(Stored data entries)
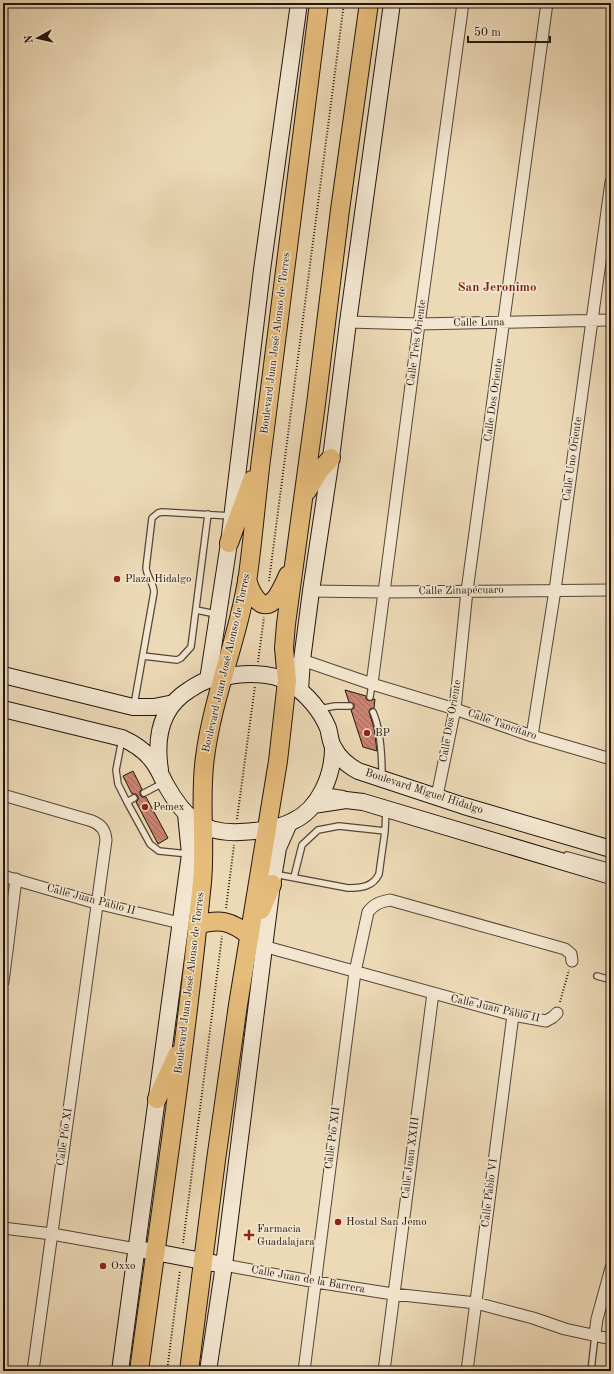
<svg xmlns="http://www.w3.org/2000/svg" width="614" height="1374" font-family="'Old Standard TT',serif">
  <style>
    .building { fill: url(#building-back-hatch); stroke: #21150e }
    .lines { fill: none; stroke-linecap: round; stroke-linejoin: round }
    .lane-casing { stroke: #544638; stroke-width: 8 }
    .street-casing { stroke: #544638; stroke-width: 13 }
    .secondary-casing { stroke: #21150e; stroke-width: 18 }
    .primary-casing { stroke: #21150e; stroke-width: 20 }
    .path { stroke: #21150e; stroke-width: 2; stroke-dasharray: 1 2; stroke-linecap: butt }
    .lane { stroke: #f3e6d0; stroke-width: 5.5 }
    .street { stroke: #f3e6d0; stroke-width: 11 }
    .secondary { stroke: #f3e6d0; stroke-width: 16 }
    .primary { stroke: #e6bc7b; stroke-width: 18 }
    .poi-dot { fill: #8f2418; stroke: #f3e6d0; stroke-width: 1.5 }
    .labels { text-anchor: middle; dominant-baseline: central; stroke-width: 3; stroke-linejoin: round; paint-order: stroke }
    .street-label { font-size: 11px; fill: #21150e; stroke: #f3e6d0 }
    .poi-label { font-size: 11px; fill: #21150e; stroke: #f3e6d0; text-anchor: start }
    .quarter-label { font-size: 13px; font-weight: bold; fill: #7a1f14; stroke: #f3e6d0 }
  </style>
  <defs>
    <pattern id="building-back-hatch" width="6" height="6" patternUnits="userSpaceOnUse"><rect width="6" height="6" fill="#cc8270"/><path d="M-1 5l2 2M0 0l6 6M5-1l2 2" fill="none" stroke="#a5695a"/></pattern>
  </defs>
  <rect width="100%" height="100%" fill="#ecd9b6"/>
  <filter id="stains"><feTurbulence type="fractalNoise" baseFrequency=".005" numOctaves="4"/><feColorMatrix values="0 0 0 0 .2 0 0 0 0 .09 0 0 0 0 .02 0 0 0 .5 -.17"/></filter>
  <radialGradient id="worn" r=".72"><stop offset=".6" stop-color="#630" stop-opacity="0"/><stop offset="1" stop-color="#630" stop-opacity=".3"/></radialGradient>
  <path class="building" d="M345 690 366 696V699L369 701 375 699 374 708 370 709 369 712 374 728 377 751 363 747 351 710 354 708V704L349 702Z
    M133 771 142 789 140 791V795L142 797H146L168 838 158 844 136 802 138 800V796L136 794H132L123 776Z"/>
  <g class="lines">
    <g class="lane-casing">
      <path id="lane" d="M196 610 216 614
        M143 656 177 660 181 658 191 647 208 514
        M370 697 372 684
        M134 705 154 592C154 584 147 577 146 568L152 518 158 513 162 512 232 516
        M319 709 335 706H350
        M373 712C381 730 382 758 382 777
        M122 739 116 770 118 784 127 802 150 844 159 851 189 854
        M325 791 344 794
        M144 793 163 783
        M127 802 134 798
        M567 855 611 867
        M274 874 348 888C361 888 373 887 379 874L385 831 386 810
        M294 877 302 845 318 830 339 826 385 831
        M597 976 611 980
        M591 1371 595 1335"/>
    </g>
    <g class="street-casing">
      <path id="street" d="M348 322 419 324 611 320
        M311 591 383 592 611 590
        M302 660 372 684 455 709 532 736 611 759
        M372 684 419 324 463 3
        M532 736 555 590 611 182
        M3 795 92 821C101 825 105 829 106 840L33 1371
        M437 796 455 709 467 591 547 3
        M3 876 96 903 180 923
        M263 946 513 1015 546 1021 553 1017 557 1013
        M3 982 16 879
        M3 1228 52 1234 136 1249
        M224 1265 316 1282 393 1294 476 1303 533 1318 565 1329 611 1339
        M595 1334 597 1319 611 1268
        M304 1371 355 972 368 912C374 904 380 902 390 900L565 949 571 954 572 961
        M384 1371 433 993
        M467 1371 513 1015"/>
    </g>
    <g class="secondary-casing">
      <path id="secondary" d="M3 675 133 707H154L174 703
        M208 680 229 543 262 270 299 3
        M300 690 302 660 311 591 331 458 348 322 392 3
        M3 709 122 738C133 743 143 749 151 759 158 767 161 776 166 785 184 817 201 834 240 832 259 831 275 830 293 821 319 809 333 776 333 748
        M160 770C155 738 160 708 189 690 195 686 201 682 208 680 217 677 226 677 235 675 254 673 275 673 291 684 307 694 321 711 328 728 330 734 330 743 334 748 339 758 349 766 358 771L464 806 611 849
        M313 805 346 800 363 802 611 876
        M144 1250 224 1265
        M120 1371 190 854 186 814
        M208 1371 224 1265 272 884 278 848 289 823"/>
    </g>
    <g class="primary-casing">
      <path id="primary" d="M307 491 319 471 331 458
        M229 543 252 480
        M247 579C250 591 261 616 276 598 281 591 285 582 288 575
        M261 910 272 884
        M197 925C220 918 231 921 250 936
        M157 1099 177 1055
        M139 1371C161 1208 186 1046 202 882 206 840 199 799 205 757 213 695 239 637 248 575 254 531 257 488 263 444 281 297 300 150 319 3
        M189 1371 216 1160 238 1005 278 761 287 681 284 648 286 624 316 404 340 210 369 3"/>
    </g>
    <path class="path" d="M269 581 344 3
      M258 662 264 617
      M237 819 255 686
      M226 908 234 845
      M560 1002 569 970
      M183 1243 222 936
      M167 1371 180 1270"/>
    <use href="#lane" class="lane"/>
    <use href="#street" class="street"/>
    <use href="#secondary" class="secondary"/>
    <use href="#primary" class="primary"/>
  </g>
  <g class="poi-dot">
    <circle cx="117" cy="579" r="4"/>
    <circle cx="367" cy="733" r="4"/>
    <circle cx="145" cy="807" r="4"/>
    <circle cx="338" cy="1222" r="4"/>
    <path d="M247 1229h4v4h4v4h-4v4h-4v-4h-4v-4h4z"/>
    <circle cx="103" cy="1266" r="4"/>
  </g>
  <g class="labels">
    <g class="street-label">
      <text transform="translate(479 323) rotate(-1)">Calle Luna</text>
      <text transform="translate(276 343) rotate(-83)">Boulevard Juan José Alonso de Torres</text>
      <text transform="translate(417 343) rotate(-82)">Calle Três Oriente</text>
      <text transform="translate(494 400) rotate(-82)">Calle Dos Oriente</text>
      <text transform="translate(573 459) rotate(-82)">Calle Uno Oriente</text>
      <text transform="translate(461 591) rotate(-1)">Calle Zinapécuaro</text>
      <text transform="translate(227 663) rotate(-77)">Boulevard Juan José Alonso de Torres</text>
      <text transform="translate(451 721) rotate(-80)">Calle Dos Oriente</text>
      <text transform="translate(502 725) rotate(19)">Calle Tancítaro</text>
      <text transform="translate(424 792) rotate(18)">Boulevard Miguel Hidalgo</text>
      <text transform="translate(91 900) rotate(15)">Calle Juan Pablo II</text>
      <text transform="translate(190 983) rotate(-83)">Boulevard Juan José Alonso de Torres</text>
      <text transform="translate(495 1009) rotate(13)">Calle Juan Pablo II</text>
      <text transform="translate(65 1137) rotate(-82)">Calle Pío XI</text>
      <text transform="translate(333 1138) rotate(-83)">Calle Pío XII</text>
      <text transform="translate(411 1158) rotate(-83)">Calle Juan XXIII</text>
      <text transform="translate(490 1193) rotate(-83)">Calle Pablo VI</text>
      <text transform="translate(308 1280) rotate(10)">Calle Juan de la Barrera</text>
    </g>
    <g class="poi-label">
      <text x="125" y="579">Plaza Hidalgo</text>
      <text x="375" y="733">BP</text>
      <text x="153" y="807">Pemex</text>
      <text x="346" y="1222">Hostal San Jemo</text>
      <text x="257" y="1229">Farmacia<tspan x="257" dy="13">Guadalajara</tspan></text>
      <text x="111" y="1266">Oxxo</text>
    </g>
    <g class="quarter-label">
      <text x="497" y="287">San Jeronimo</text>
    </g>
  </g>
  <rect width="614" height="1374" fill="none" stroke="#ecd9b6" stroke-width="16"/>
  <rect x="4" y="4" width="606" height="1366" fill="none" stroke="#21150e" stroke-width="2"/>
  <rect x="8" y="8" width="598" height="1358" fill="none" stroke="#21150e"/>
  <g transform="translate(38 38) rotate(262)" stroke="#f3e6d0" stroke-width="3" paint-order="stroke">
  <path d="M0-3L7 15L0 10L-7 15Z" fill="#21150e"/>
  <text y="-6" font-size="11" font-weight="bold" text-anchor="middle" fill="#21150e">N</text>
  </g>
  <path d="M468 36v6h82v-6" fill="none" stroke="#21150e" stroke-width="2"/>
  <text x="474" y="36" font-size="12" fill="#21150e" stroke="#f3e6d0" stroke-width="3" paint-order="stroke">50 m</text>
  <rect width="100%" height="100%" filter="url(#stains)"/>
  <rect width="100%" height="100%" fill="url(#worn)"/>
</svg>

--

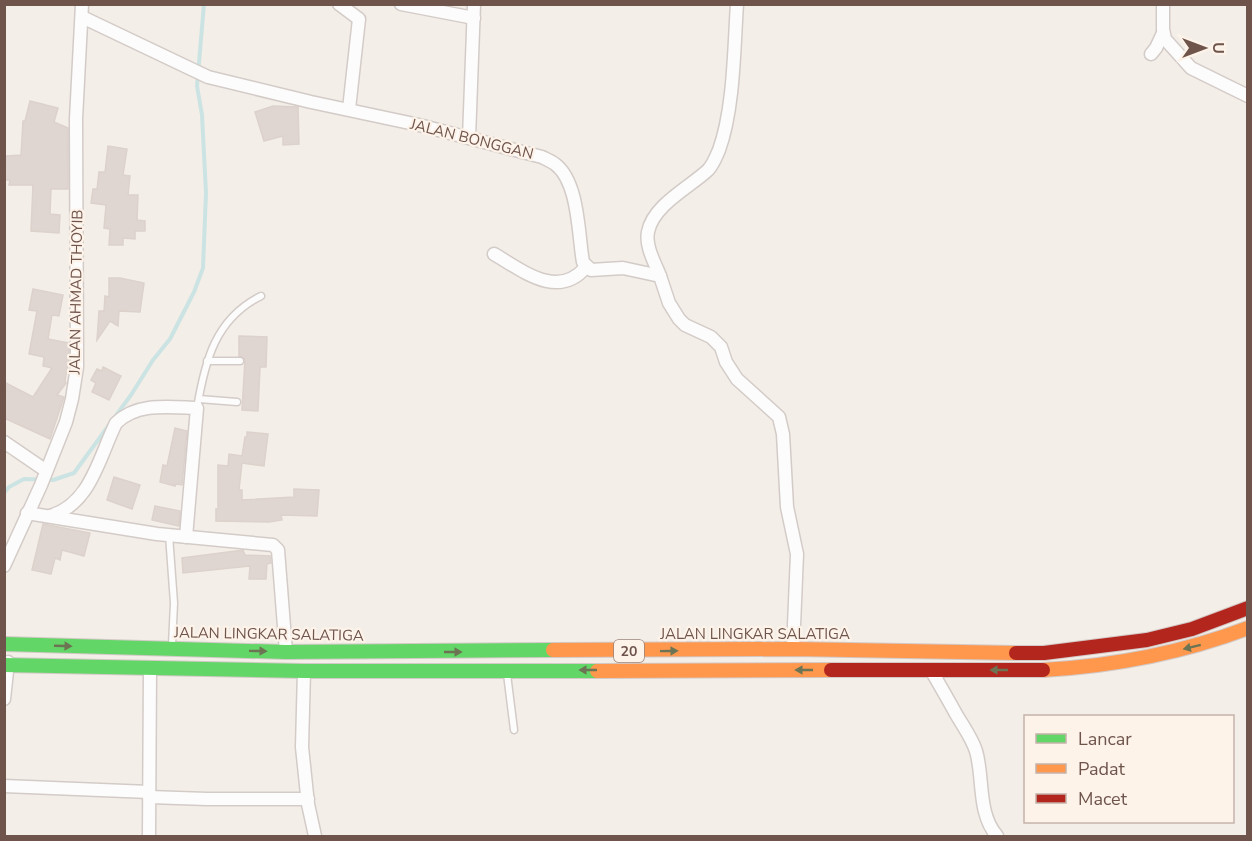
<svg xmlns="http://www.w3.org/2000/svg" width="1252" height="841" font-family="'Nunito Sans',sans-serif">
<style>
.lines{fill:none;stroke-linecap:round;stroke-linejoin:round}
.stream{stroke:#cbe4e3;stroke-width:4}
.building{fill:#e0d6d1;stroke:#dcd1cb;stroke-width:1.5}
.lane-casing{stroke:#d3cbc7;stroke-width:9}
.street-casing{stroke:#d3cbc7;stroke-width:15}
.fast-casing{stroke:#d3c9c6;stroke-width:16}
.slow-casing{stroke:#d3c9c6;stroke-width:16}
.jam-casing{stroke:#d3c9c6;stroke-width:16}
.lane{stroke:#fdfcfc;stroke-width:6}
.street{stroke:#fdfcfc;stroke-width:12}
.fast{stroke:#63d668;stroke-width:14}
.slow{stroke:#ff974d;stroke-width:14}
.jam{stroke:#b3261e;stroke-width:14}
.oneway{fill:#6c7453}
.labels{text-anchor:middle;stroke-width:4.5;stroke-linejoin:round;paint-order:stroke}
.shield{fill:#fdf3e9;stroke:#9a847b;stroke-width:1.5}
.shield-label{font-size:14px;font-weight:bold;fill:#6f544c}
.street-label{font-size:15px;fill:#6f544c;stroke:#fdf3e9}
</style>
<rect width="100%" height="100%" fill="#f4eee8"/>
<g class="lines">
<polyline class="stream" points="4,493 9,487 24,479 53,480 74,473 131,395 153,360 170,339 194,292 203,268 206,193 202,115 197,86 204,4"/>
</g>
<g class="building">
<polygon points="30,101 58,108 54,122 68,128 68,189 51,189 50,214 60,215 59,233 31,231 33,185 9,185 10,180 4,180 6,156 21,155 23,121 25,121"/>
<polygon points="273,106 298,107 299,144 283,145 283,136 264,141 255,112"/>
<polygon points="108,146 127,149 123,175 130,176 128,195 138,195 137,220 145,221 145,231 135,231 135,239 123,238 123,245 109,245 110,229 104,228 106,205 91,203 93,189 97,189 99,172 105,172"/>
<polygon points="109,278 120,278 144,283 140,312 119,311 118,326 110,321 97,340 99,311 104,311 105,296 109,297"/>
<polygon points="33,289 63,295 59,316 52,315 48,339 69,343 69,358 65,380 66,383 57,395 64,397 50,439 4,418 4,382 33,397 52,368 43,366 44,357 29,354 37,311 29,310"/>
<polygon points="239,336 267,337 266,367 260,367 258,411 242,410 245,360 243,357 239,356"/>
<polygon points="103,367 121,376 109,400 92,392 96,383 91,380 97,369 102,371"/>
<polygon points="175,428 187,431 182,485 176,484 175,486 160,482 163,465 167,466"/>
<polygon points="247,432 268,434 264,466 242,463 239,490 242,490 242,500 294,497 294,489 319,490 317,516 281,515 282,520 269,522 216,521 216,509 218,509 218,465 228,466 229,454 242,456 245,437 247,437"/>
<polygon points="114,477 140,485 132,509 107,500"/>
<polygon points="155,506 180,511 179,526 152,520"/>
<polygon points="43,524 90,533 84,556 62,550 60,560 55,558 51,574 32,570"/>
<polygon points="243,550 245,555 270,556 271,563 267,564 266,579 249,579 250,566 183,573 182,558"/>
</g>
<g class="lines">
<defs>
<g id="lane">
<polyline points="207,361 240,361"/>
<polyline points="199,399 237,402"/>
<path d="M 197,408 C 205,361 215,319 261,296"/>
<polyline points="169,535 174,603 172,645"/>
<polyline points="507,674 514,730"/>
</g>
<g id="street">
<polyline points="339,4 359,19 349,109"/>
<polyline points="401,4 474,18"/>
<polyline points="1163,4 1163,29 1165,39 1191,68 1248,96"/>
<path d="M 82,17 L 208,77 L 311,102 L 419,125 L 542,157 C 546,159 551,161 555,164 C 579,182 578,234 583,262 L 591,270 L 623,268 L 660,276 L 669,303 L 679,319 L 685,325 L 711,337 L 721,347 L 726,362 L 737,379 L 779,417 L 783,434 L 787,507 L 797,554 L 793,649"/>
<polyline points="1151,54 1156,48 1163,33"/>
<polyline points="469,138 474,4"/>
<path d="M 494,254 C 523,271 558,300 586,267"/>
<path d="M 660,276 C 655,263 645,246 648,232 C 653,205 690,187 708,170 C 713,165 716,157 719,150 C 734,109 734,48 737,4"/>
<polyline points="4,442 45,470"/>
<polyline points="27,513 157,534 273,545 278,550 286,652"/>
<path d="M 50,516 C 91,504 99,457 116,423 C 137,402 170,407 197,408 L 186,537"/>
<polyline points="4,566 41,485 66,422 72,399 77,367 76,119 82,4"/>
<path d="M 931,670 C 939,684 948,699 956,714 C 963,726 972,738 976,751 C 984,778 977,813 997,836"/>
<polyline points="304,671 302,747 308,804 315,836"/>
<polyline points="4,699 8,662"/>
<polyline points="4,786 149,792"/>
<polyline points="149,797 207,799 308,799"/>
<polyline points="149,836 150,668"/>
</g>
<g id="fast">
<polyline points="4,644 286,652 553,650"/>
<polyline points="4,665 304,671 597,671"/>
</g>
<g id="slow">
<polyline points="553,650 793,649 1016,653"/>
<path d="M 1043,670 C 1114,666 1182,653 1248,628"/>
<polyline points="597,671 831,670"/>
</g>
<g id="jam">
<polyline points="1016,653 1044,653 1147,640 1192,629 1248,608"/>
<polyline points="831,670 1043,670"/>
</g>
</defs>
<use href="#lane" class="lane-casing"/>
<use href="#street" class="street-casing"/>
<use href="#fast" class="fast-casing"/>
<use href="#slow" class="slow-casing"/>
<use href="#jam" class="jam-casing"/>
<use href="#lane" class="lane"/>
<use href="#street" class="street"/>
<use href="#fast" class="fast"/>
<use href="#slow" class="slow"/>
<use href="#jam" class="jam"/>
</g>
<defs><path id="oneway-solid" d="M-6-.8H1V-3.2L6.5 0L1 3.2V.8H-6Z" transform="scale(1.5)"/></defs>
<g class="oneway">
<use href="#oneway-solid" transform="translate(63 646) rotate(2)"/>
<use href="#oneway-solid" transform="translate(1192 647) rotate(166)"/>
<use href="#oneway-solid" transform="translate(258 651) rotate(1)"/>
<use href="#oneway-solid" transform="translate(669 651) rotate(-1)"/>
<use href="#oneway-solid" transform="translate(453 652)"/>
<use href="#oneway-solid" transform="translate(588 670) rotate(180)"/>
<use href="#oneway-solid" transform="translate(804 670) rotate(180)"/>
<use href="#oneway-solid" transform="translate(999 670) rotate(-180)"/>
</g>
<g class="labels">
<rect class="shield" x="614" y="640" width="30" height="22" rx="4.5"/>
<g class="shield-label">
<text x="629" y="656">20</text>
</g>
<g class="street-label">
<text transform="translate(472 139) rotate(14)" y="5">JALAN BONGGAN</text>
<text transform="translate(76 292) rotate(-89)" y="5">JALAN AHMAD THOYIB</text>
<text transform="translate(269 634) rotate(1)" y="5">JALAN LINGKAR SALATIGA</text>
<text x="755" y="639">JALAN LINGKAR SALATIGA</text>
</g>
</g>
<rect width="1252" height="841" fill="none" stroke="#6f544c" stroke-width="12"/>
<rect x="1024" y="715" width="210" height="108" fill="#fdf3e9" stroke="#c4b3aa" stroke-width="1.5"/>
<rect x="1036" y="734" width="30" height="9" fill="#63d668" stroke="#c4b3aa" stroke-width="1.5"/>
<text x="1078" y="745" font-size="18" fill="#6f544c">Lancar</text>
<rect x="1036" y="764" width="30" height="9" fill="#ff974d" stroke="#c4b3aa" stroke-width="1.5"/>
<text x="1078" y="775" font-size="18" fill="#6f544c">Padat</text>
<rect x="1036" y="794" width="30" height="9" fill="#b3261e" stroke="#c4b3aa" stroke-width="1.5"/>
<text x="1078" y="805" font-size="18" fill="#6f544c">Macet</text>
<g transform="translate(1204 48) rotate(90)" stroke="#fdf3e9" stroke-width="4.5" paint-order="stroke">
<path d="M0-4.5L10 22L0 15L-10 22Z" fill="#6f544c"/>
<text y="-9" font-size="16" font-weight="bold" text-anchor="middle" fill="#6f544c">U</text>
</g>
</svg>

▶ _What to produce_:
Number of lines holding "round" in the data: give it, with nothing else.

▶ _Result of the task_:
4